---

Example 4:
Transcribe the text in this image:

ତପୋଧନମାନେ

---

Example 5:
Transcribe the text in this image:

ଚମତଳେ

=== Enunciado ===
Pode imprimir de novo todas as linhas da listagem acima, sem alterar nada?

=== Resultado final ===
---

Example 4:
Transcribe the text in this image:

ତପୋଧନମାନେ

---

Example 5:
Transcribe the text in this image:

ଚମତଳେ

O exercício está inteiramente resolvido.